Na regularização fundiária de interesse especifico (Reurb-E), poderá haver reconhecimento legal de ocupação de áreas públicas e privadas e titulação de propriedade aos ocupantes. Se for promovida sobre bem público, havendo solução consensual, a aquisição de direitos reais pelo particular ficará condicionada ao pagamento do justo valor da unidade imobiliária regularizada, com pagamento das custas ao serviço de registro de imóveis.
No tocante à questão ambiental, constatada a existência de núcleo urbano informal situado, total ou parcialmente, em área de preservação permanente ou em área de unidade de conservação de uso sustentável ou de proteção de mananciais definidas pela União, estados ou municípios, a Reurb observará, também, o disposto nos artigos 64 e 65 da Lei 12.651/12. Em tais hipóteses, torna-se obrigatória a elaboração de estudos técnicos, no âmbito da Reurb, que justifiquem as melhorias ambientais em relação à situação de ocupação informal anterior, inclusive por meio de mitigações e compensações ambientais, quando for o caso. Na hipótese da Reurb, para abranger área de unidade de conservação de uso sustentável, será necessário a concordância do órgão gestor.
Nos casos da Reurb-E, em ranchos ou condomínios de lazer (muitos deles devem ser enquadrados nos novos institutos do condomínio de lotes ou loteamento de acesso controlado), cujas ocupações ocorreram às margens de reservatório artificiais de águas destinados à geração de energia ou ao abastecimento público, a faixa da área de preservação permanente consistirá na distância entre o nível máximo operativo normal e a cota máxima maximorum (artigo 11, parágrafo 4º), devendo ser obedecidas as demais disposições do artigo 65 do denominado Código Florestal, com a redação da Lei 13.465/12, para que se viabilize a regularização fundiária, com aprovação/licenciamento do município, por meio do Plano de Regularização Fundiária (artigo 12 e 35).
A novel lei é audaciosa na flexibilização das regras vigentes e polêmica em seus objetivos e institutos jurídicos criados e/ou modificados. Inegável que traz profundas modificações no sistema de registros públicos, com significativas restrições urbano-ambientais, bem como quanto às formas de aquisição e/ou perda de domínio de imóveis públicos ou privados.

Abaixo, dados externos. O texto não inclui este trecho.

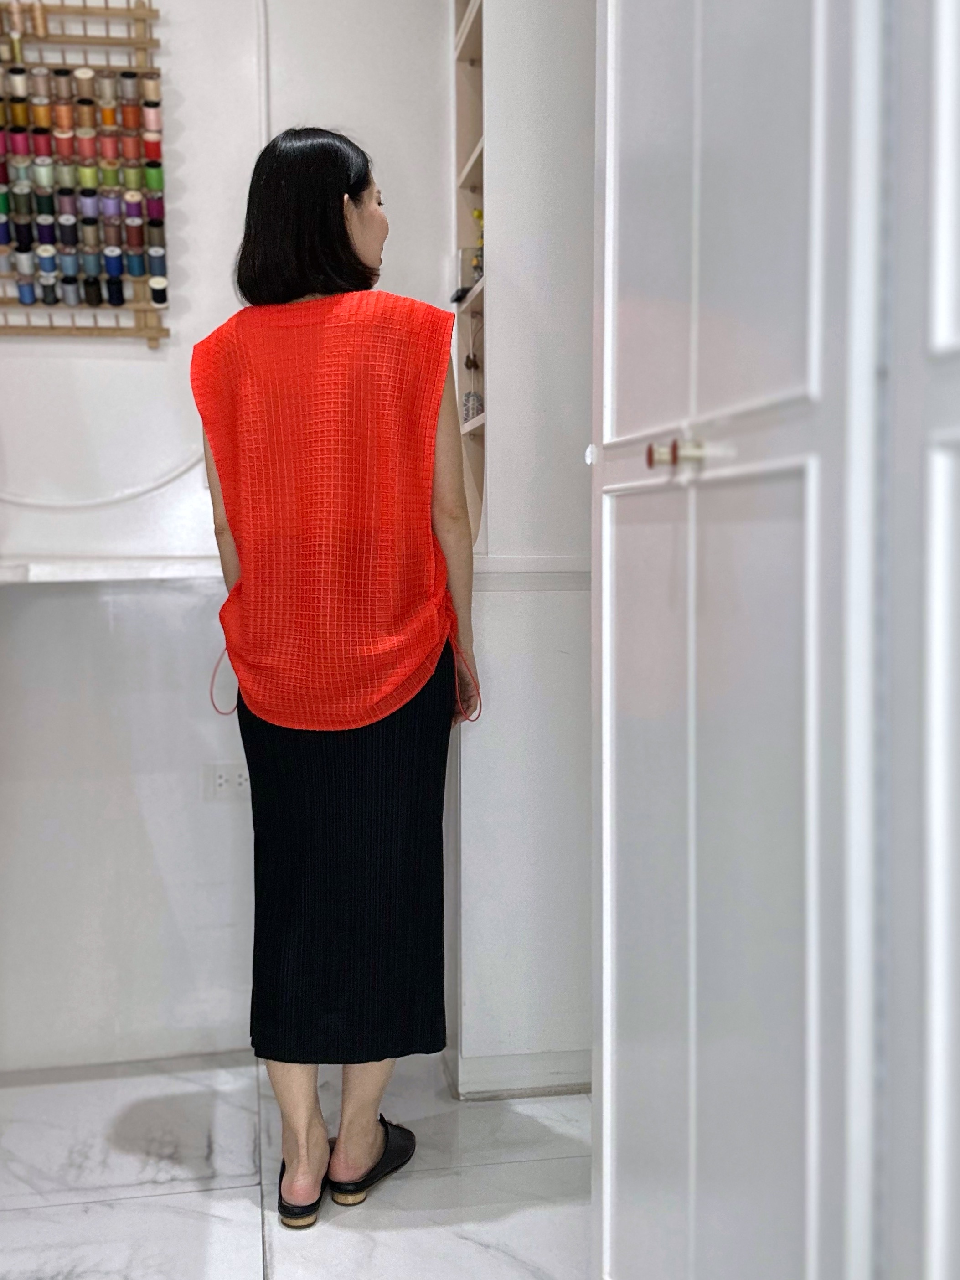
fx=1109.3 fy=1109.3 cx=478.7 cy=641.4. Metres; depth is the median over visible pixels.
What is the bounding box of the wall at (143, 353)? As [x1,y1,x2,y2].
[0,0,456,1071]
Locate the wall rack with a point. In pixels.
(88, 281)
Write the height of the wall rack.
0.752 m
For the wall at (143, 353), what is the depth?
2.50 m
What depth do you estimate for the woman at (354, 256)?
1.86 m
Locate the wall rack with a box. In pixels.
[0,0,170,346]
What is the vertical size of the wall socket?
0.081 m
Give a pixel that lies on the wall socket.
(220, 781)
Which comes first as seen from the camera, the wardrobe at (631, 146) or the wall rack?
the wardrobe at (631, 146)
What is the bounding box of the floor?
[0,1054,596,1279]
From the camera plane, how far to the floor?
2.03 m
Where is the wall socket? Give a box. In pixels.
[201,761,250,801]
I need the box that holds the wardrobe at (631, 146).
[588,0,938,1279]
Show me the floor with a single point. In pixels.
(141, 1203)
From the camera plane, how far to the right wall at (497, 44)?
2.32 m
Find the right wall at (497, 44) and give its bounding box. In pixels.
[449,0,594,1099]
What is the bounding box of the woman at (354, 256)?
[190,125,481,1231]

A exemplo do que ocorre com o Código Florestal, a Lei 13.465/17 está sendo questionada no STF por meio das ADIs 5.771 e 5.787. A lei foi resultado da Conversão da MP 759/16, a qual, segundo o anterior procurador-geral da República, não observou requisitos constitucionais de relevância e urgência e “tem o efeito perverso de desconstruir todas as conquistas constitucionais, administrativas e populares voltadas à democratização do acesso à moradia e à terra e põe em risco a preservação do ambiente para as presentes e futuras gerações”.
Segundo ele, em razão disso, “61 entidades ligadas à defesa do ambiente — convencidas de que a Lei 13.465/2017 causa ampla privatização de terras públicas, florestas, águas e ilhas federais na Amazônia e na zona costeira do Brasil — apresentaram representação dirigida à Procuradoria-Geral da República a fim de provocar o STF a declarar as múltiplas inconstitucionalidades da lei”.
Portanto, não há certeza jurídica da permanência do regramento civil, administrativo, registrário, urbanístico e ambiental instituído pela Lei 13.465/12.
Caso alcançados os objetivos do artigo 10 da Lei 13.465/17, muitos dos quais não encontram ressonância nas regras positivadas no novo diploma legal, estar-se-á concretizando os princípios constitucionais da dignidade humana e do desenvolvimento econômico sustentável, tal como previstos nos artigos 1º, inciso III; 170, 182 e 225 da Carta Magna.